Pre-recorded at the CBSO Centre in Birmingham and given its first airing online on the actual day of his birth - December 17th - the concert saw the ensemble of string and horn players perform two of the master’s rarely performed youthful works.

Beethoven’s only string quintet, nicknamed ‘The Storm’, was inspired by the great quintets of his early hero Mozart and was a future inspiration for Schubert.

It was given an energetic rendering in a socially distanced but musically close collaboration by two violinists, two viola players and two cellists.

Tuneful, cheerful and an irresistible foot-tapper, the piece came over not so much as stormy but more as an invigorating breeze.

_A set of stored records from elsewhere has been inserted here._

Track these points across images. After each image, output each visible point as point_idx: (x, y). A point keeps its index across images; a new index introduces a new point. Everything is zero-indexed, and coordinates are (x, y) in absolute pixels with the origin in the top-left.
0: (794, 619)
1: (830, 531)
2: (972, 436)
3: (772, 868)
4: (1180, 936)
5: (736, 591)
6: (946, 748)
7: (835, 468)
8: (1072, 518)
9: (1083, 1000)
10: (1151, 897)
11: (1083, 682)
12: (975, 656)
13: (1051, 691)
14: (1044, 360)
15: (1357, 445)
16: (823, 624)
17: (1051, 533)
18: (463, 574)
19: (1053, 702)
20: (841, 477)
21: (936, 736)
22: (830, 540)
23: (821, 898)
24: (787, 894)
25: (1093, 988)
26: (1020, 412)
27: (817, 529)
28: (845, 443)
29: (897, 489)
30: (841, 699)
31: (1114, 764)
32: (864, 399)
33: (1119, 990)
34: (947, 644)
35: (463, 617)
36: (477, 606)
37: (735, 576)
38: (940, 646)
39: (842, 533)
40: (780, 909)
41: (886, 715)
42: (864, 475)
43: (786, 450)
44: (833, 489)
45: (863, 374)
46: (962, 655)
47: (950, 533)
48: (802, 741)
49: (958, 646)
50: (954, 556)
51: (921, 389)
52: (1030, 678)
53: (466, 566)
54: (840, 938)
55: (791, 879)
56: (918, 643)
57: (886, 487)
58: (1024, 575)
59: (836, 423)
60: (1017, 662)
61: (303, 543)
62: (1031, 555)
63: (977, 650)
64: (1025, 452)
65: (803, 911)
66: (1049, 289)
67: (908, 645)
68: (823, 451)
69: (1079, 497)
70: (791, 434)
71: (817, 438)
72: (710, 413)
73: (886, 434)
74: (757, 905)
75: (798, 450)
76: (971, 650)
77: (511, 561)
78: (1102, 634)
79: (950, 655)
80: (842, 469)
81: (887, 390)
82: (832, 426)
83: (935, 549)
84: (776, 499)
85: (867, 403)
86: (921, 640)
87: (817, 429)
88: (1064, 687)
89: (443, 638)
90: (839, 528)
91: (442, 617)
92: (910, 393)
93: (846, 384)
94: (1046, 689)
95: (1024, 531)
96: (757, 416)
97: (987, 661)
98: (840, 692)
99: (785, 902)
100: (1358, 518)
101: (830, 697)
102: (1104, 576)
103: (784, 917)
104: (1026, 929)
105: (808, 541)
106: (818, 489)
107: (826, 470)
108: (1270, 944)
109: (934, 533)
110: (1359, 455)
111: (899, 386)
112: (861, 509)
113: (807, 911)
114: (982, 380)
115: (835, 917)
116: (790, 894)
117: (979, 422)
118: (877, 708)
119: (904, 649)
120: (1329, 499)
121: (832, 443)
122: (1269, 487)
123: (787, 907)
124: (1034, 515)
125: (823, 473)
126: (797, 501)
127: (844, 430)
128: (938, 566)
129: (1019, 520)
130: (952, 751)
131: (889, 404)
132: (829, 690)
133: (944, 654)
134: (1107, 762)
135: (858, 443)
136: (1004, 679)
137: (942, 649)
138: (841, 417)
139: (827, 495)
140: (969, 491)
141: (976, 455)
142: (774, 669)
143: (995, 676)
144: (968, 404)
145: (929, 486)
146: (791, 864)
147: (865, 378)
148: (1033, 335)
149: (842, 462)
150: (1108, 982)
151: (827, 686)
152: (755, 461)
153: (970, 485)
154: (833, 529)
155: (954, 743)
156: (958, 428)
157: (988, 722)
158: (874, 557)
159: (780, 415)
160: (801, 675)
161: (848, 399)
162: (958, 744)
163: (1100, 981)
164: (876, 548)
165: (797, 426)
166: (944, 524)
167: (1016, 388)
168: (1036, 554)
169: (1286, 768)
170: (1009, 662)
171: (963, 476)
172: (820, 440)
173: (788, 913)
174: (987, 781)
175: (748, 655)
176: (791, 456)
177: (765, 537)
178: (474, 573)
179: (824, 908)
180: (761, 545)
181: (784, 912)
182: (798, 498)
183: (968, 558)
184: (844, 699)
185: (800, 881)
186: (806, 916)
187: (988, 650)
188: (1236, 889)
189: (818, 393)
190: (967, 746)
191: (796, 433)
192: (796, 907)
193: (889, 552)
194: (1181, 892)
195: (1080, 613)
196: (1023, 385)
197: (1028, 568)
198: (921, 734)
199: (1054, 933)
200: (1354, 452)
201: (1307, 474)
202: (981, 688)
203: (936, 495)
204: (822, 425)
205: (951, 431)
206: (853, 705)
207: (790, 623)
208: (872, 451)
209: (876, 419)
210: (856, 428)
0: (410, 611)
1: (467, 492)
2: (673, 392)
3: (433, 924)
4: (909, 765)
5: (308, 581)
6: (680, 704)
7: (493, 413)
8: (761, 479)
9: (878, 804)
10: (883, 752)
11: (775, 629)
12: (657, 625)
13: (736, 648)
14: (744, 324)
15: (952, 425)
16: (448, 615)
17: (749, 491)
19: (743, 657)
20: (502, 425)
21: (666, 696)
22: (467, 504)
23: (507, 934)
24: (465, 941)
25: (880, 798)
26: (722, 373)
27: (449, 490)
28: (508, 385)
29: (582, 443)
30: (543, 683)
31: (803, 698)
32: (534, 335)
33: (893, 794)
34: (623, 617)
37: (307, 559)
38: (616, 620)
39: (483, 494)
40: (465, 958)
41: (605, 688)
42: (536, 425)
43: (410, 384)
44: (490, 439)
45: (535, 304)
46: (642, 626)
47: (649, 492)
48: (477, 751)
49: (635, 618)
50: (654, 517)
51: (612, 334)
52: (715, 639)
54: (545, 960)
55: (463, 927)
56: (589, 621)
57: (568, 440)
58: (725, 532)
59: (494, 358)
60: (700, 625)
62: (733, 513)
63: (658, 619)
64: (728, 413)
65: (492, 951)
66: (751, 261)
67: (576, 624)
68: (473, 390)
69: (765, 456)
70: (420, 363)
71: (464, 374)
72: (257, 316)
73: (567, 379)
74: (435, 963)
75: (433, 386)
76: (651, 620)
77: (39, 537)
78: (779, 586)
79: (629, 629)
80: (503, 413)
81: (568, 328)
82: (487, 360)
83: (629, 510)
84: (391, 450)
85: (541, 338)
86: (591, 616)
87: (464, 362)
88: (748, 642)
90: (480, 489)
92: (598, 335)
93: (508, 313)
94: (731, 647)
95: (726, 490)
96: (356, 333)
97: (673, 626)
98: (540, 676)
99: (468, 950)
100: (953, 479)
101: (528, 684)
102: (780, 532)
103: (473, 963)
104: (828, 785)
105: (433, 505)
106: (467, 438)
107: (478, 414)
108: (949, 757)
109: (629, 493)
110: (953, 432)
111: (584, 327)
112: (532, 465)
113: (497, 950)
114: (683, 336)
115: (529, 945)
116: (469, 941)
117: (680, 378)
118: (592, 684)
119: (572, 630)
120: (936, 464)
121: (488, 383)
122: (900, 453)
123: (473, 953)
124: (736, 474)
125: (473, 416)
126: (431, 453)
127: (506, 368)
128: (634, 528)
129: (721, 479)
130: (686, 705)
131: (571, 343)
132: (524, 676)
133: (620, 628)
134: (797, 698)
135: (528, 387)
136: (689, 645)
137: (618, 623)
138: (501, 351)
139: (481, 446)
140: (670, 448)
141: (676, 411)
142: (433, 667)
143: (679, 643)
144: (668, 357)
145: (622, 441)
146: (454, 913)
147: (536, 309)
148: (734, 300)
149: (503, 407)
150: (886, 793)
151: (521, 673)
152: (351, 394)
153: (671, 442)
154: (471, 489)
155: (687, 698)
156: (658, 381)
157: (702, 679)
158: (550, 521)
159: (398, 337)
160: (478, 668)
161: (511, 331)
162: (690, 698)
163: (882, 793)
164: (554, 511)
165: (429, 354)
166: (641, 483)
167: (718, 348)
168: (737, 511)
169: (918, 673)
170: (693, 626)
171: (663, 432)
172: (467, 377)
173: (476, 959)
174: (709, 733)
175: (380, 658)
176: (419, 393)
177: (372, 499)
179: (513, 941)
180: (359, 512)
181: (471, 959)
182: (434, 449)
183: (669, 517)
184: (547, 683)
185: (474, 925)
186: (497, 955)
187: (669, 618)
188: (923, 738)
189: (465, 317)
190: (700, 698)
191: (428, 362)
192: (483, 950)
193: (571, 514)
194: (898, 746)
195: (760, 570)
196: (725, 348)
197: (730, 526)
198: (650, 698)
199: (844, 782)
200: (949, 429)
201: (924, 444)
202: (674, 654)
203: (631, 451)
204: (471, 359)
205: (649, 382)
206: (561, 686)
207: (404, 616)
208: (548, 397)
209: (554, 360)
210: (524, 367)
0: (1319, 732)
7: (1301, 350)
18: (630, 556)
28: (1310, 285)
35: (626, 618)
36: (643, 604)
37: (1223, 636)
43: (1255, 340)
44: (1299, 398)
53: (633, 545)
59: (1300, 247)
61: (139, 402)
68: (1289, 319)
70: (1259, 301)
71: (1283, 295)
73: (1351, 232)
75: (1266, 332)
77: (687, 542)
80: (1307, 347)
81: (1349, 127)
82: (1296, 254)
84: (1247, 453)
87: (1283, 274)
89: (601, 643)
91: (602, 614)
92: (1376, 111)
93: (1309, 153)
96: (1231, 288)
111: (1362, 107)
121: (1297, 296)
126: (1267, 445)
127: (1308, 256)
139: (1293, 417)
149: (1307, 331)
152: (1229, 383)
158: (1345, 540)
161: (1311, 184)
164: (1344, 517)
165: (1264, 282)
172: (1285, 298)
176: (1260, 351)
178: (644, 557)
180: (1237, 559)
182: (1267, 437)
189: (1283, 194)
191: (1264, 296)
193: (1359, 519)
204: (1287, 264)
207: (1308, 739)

It was a pity though that a microphone or light stand distracted at the front of the stage but the close-ups of the string fingering showed one of the strengths of the video format.

Fortunately, the mic stand was no longer in view for the second Beethoven piece: the Horn Sextet in E Flat. With an Opus number of 81b, it was in fact written when he was a 25-year-old in 1795 but it remained unpublished until 1810.

The composition for two horns and a string quartet was performed with panache - and sounded, in every note, the light-hearted entertainment that it was intended to be.

The virtuoso horn playing made you think dreamily of forests and hunting parties, with the weaving of a simple melody between the instruments particularly satisfying on the ear.

Sandwiched between the Beethoven was a modern work, 180 Beats per Minute, by J?rg Widmann that was as pulsating as its title.

All rhythmic drive with one heartbeat-skipping surprise, this was six minutes of sheer excitement from a young composer who was recently a CBSO Artist in Residence.

A beautiful and joyous antidote to our times, the CBSO’s Beethoven: 250 Years Young concert is available to view online at www.cbso.co.uk/event/beethoven-250 until Friday, January 15th, priced at £5 per person.